EXERCISE REQUIREMENTS: An exact copy of the data below is needed; please leave out any pictures.
____ EXTRACTED DATA
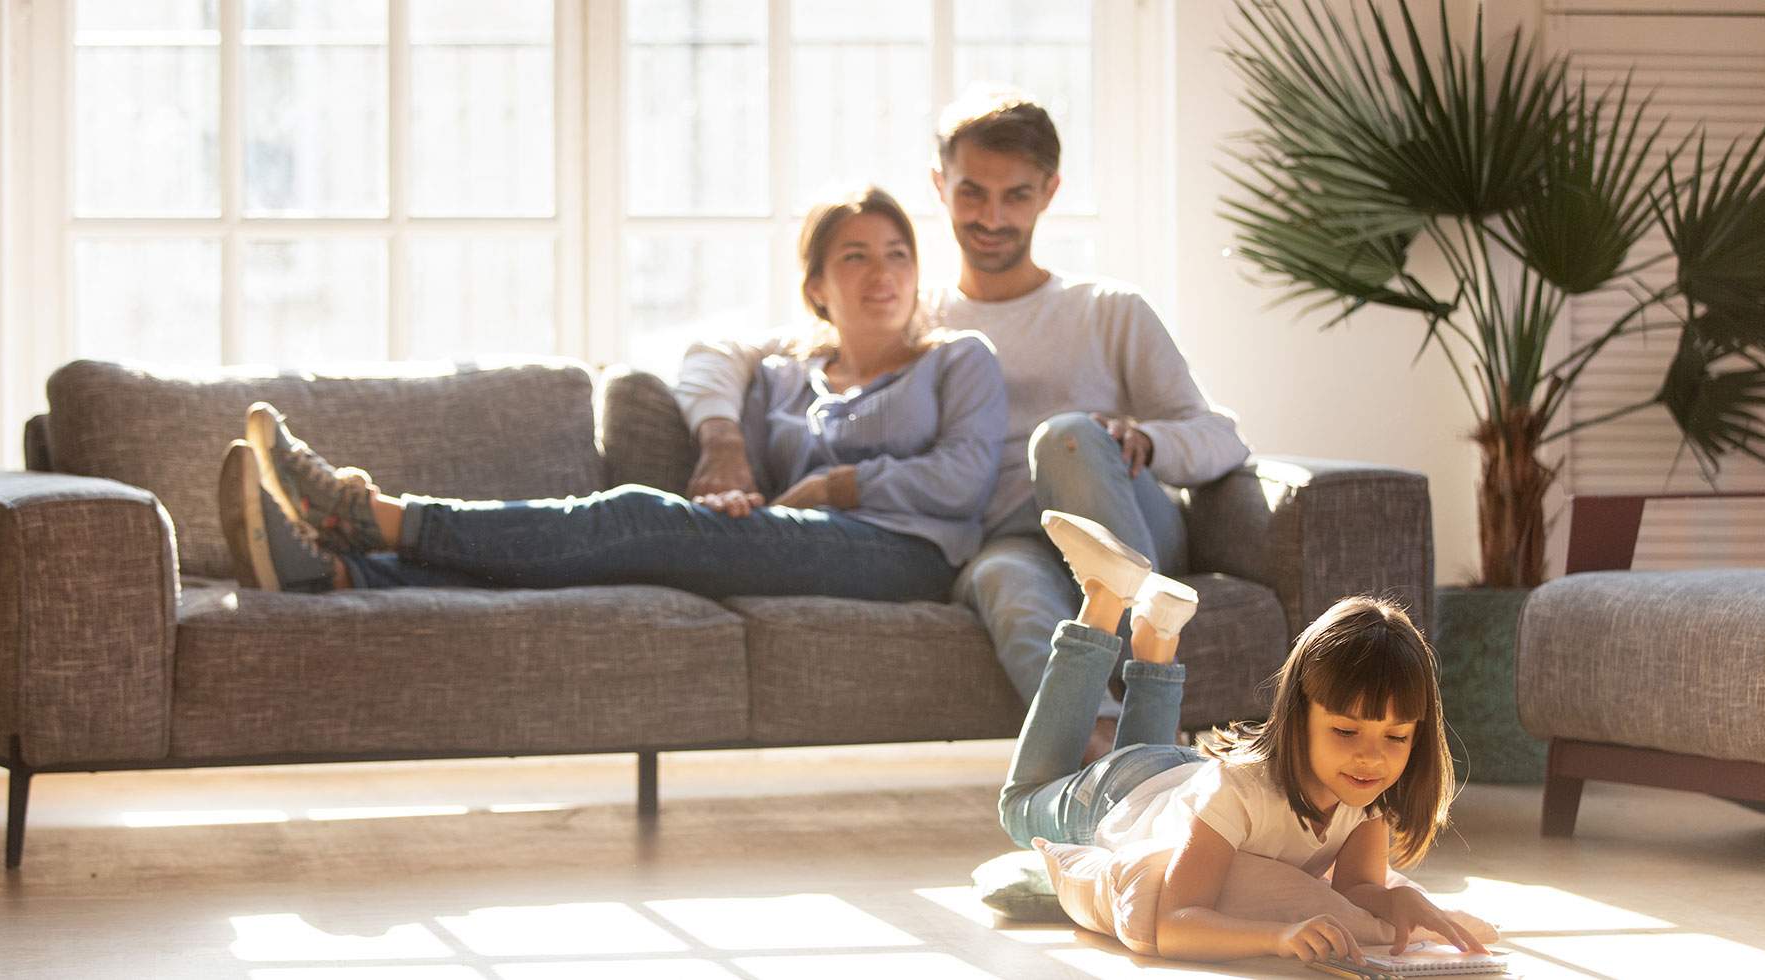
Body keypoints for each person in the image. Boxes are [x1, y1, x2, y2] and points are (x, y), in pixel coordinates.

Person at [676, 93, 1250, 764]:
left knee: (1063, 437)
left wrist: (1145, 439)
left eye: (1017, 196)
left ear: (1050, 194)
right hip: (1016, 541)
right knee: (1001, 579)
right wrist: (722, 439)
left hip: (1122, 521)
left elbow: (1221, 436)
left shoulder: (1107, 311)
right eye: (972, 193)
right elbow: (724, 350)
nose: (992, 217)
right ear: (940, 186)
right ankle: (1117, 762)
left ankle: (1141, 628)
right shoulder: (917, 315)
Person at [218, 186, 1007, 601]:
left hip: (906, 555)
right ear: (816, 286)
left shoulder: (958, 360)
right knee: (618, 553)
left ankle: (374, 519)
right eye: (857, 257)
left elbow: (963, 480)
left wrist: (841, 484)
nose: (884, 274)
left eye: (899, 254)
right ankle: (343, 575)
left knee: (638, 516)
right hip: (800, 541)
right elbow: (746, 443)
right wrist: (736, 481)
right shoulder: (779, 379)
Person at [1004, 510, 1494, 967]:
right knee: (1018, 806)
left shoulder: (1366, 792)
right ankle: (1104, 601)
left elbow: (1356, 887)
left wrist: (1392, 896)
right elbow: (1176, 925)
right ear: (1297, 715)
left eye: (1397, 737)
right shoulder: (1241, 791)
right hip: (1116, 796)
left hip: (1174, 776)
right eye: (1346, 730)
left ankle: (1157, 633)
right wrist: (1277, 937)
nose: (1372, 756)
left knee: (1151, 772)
________
ANSWER BOX:
Body keypoints for each person in the image. Boxes are [x1, y1, x2, y2] and points are (x, y), in pixel coordinates.

Person at [676, 93, 1250, 764]:
left knee: (1063, 437)
left wrist: (1145, 439)
left eye: (1017, 196)
left ear: (1050, 194)
right hip: (1016, 541)
right knee: (1001, 579)
right wrist: (722, 439)
left hip: (1122, 521)
left elbow: (1221, 436)
left shoulder: (1107, 311)
right eye: (972, 193)
right elbow: (724, 350)
nose: (992, 217)
right ear: (940, 186)
right ankle: (1117, 762)
left ankle: (1141, 628)
right shoulder: (917, 315)
Person at [218, 186, 1007, 601]:
left hip: (906, 555)
right ear: (816, 286)
left shoulder: (958, 360)
right knee: (618, 553)
left ankle: (374, 519)
right eye: (857, 257)
left elbow: (963, 480)
left wrist: (841, 484)
nose: (884, 274)
left eye: (899, 254)
right ankle: (343, 575)
left knee: (638, 516)
right hip: (800, 541)
right elbow: (746, 443)
right wrist: (736, 481)
right shoulder: (779, 379)
Person at [1004, 510, 1494, 967]:
right knee: (1018, 806)
left shoulder: (1366, 792)
right ankle: (1104, 601)
left elbow: (1356, 887)
left wrist: (1392, 896)
right elbow: (1176, 925)
right ear: (1297, 715)
left eye: (1397, 737)
right shoulder: (1241, 791)
right hip: (1116, 796)
left hip: (1174, 776)
right eye: (1346, 730)
left ankle: (1157, 633)
right wrist: (1277, 937)
nose: (1372, 756)
left knee: (1151, 772)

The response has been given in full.